Booming industry taxesskilled labor supply
By Agatha Ciancarelli -- Purchasing, 7/16/1998
With the unemployment rate down at 4.3%, the rising shortage of labor is causing more headaches for buyers. According to a recent survey conducted by Purchasing Magazine, 69% of purchasing professionals attribute problems in supplier performance directly to skilled labor shortages in the U.S. economy. John Stewart, corporate director purchasing with JLG Industries Inc. in McConnellsberg, Pa., says that, "some manufacturers have indicated a 2% unemployment rate and only marginal people available."Understaffing, use of new or poorly trained employees, and rising use of temporary workers have all contributed to a deterioration in supply availability, product quality, and general service levels, buyers say. "Quality levels have been affected by the inability to hire competent people," says purchasing agent, Charles Lovelace with GT Products in Ann Arbor, Mich.
Few industries are immune to the skilled-labor shortage, according to the survey. While all regions of the U.S. are experiencing difficulties, the problem appears most severe in the Midwest where manufacturing is highly concentrated. Buyers say they have most frequently experienced labor-related quality problems with suppliers of both raw materials and manufactured goods (especially makers of plastics, electrical components, and metals). Skilled machinists are particularly difficult to find. Ditto for experienced customer-service personnel.
The senior buyer for an automotive supplier says the labor supply problem is not related to the end product. "It is people not products that affect the labor market. Good, experienced workers are able to cross over to similar but different product lines."
Kevin Parker, a buyer with Machine Co. based in Kansas, interprets the shortage as a result of changes in today's society. The number of educated adults in the United States has risen over the last few years. "In today's workplace, recent college and high school graduates want white collar jobs at desks behind computers. Skilled laborers are harder to find," says Parker. For this reason, Robert Hinton, purchasing manager with MTR Ravensburg says a good strategy for overcoming labor supply problems will be to "work with schools to get young adults interested in these fields."
Small consequences
While troubles associated with labor shortages may be annoying or inconvenient, few purchasing professionals fear serious economic consequences. Indeed, 81% of the buyers surveyed say they are not seriously concerned with the issue. After all, the existing problem of skilled labor shortage stems from a combination of a strong, productive economy, a very low unemployment rate, and higher educational background, three factors which make it difficult to complain. Most would probably agree with Federal Reserve chairman Allen Greenspan when he says: "The consequences for the American worker have been dramatic and, for the most part, highly favorable. A great many chronically underemployed people have been given the opportunity to work, and many others have been able to upgrade their skills as a result of work experience, extensive increases in on-the-job training, or increased enrollment in technical programs."
Only 17% of buyers say suppliers have been forced to refuse new business due to labor shortages.
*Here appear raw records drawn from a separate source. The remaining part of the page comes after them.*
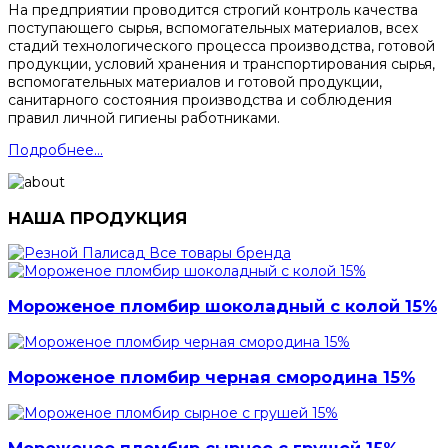
На предприятии проводится строгий контроль качества
поступающего сырья, вспомогательных материалов, всех
стадий технологического процесса производства, готовой
продукции, условий хранения и транспортирования сырья,
вспомогательных материалов и готовой продукции,
санитарного состояния производства и соблюдения
правил личной гигиены работниками.
Подробнее...
НАША ПРОДУКЦИЯ
Все товары бренда
Мороженое пломбир шоколадный с колой 15%
Мороженое пломбир черная смородина 15%
Мороженое пломбир сырное с грушей 15%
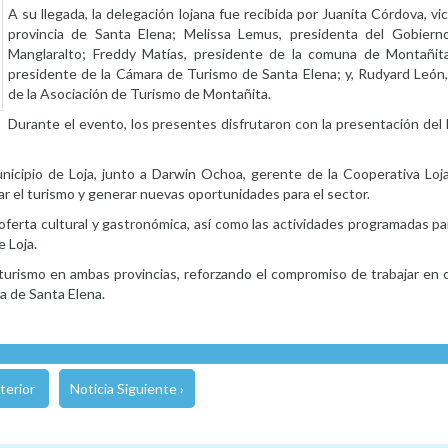
A su llegada, la delegación lojana fue recibida por Juanita Córdova, vi
provincia de Santa Elena; Melissa Lemus, presidenta del Gobiern
Manglaralto; Freddy Matías, presidente de la comuna de Montañit
presidente de la Cámara de Turismo de Santa Elena; y, Rudyard León
de la Asociación de Turismo de Montañita.
Durante el evento, los presentes disfrutaron con la presentación del B
nicipio de Loja, junto a Darwin Ochoa, gerente de la Cooperativa Loja
ar el turismo y generar nuevas oportunidades para el sector.
 oferta cultural y gastronómica, así como las actividades programadas p
e Loja.
 turismo en ambas provincias, reforzando el compromiso de trabajar en 
ia de Santa Elena.
terior
Noticia Siguiente ›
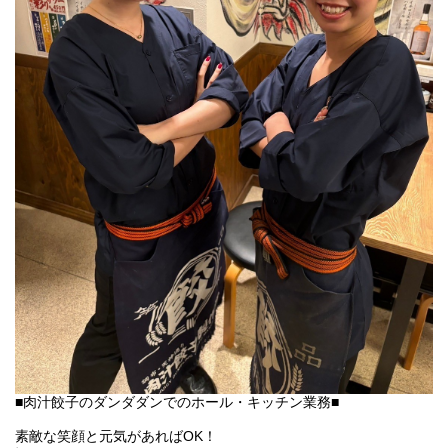
■肉汁餃子のダンダダンでのホール・キッチン業務■
素敵な笑顔と元気があればOK！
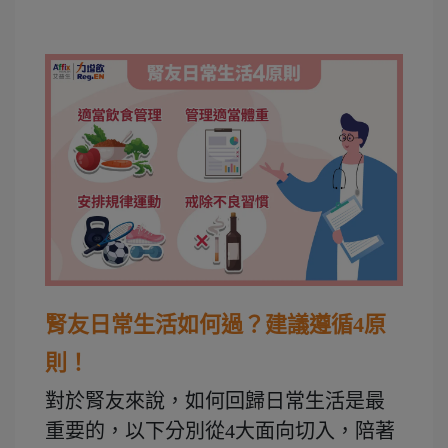
腎友日常生活如何過？建議遵循4原
則！
對於腎友來說，如何回歸日常生活是最
重要的，以下分別從4大面向切入，陪著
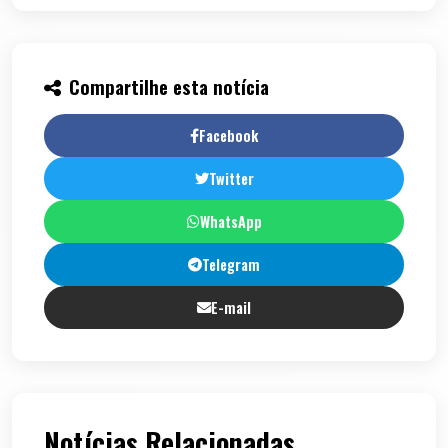
Compartilhe esta notícia
Facebook
Twitter
WhatsApp
Telegram
E-mail
Notícias Relacionadas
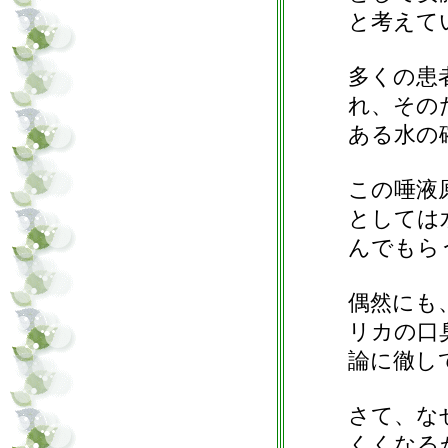
と考えて
多くの患
れ、その
ある水の
この唾液
としては
んでもら
偶然にも
リカの口
論に徹し
さて、な
くくなる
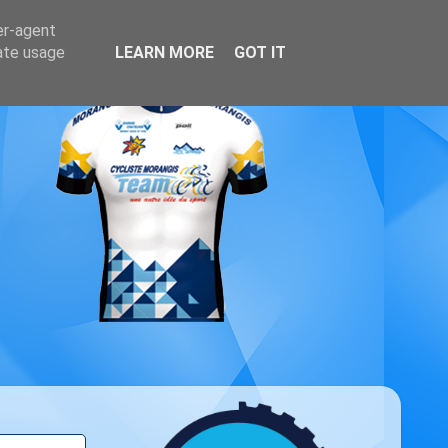
er-agent
rate usage
LEARN MORE
GOT IT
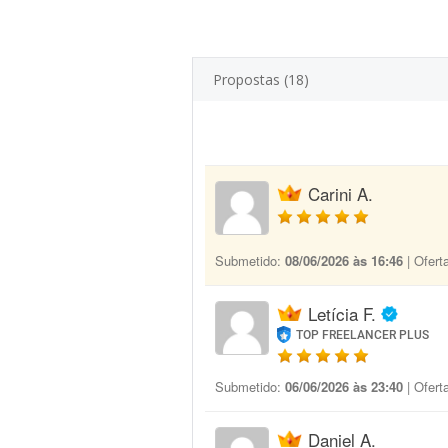
Propostas (18)
Carini A.
Submetido:
08/06/2026 às 16:46
| Ofert
Letícia F.
TOP FREELANCER PLUS
Submetido:
06/06/2026 às 23:40
| Ofert
Daniel A.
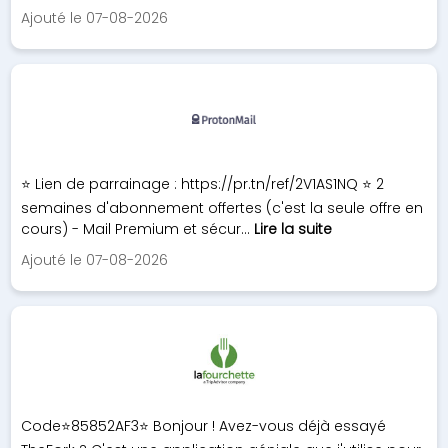
Ajouté le 07-08-2026
⭐ Lien de parrainage : https://pr.tn/ref/2V1AS1NQ ⭐ 2
semaines d'abonnement offertes (c'est la seule offre en
cours) - Mail Premium et sécur...
Lire la suite
Ajouté le 07-08-2026
Code⭐️85852AF3⭐️ Bonjour ! Avez-vous déjà essayé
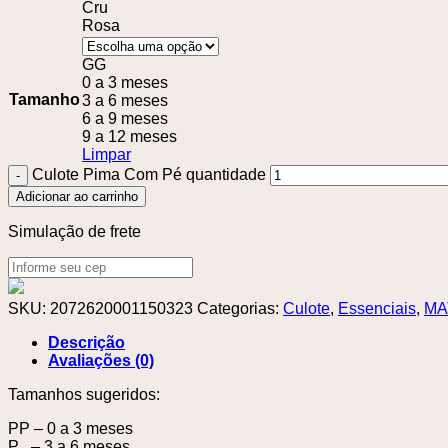
Cru
Rosa
GG
0 a 3 meses
Tamanho
3 a 6 meses
6 a 9 meses
9 a 12 meses
Limpar
Culote Pima Com Pé quantidade
Adicionar ao carrinho
Simulação de frete
SKU:
2072620001150323
Categorias:
Culote
,
Essenciais
,
MA
Descrição
Avaliações (0)
Tamanhos sugeridos:
PP – 0 a 3 meses
P – 3 a 6 meses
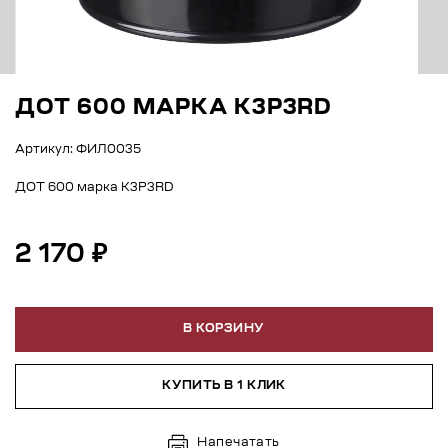
ДОТ 600 МАРКА К3Р3RD
Артикул: ФИЛ0035
ДОТ 600 марка К3Р3RD
2 170 ₽
В КОРЗИНУ
КУПИТЬ В 1 КЛИК
Напечатать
However, some feel that suppliers should be refusing jobs more frequently instead of extending leadtimes and delaying deliveries. Says Lovelace, "We have had to change some suppliers because they could not keep up with the demand." It seems that in trying to keep up with the strong growth, suppliers often "miss delivery dates due to an upsurge in orders and a lack of employees," says George Vlahos, buyer with Formax in Mokena, Ill.
A majority (54%) of the buyers surveyed, believe that suppliers will maintain production at adequate levels despite rising pressure on employment costs. With the economy so strong, many suggest that suppliers will make up in volume what they lose to rising labor costs. "[Suppliers] will be able to absorb the costs to a point and will work lower margins through volume," says JLG's Stewart. Still 43% of respondents worry that suppliers might well opt to cut output in the future if they can not pass rising employment costs through to customers.
Focus on training
To overcome labor supply problems buyers say companies need to use training programs supplemented by temporary services. "They should be training existing workers for higher-scale positions while bringing on new personnel and training them for entry-level positions," says one buyer.
Buyers also suggest that some suppliers could afford to put together better wage and benefit packages to attract personnel and maintain product quality. Carren Golman, purchasing manager with The Wine Group in Ripon, Calif., says, that while "suppliers are offering customers incentives for long-term contracts and forward planning," they are not "addressing poor service due to staffing problems." Communicating more honest leadtimes and cutting back on production are other ways of ameliorating the problems associated with the labor supply crunch, buyers say.